This repo contains a text fabric dataset of the Ugaritic text corpus. It is work in progress.
This dataset is developed as part of the CACCHT project, which is a collaboration of Christian Canu Højgaard, Martijn Naaijer, Martin Ehrensvärd, Robert Rezetko, Oliver Glanz, and Willem van Peursen. The goal of CACCHT is to prepare and publish ancient Semitic texts digitally, that can be used for research.
For this dataset, we cooperate with Tania Notarius (University of the Free State), Lynn Strietzel and Maria Simion, volunteer assistants (Polis - the Jerusalem Institute of Language and Humanities).
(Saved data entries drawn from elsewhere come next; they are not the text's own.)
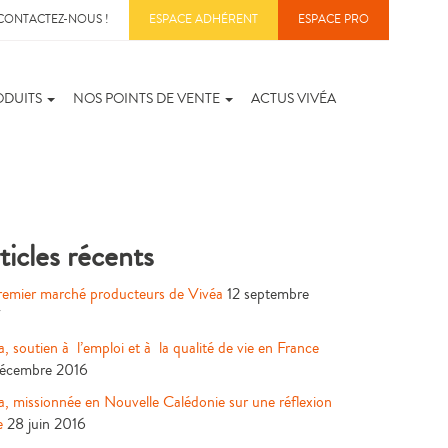
CONTACTEZ-NOUS !
ESPACE ADHÉRENT
ESPACE PRO
ODUITS
NOS POINTS DE VENTE
ACTUS VIVÉA
ticles récents
remier marché producteurs de Vivéa
12 septembre
7
a, soutien à l’emploi et à la qualité de vie en France
écembre 2016
a, missionnée en Nouvelle Calédonie sur une réflexion
e
28 juin 2016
The following tablets of Die keilalphabetischen Texte aus Ugarit (KTU) are currently available:
- KTU 1.1-1.7
- KTU 1.14-1.22
- KTU 2.5-2.18
- KTU 2.20-2.27
- KTU 2.30-2.32
- KTU 2.34-2.44
- KTU 2.46-2.75
- KTU 2.77-2.80
- KTU 2.82-2.100
The texts are currently annotated with the following features:
- tablet: tablet title
- column: column number
- line: line number
- side: tablet side of inscription
- g_cons: a consonantal representation of each word in Latin script
- trailer: a representation of word spacing or word dividers
- language: Ugaritic
- sign: Letter in Latin script
- emen: emendations of various sorts in relation to a sign (including reconstructed, missing, excised, or redundant signs/letters)
- cert: certainty of the text in relation to a sign (corresponding to the italic of KTU)
- cont: marking of line continuation in between lines
- alt: alternative reading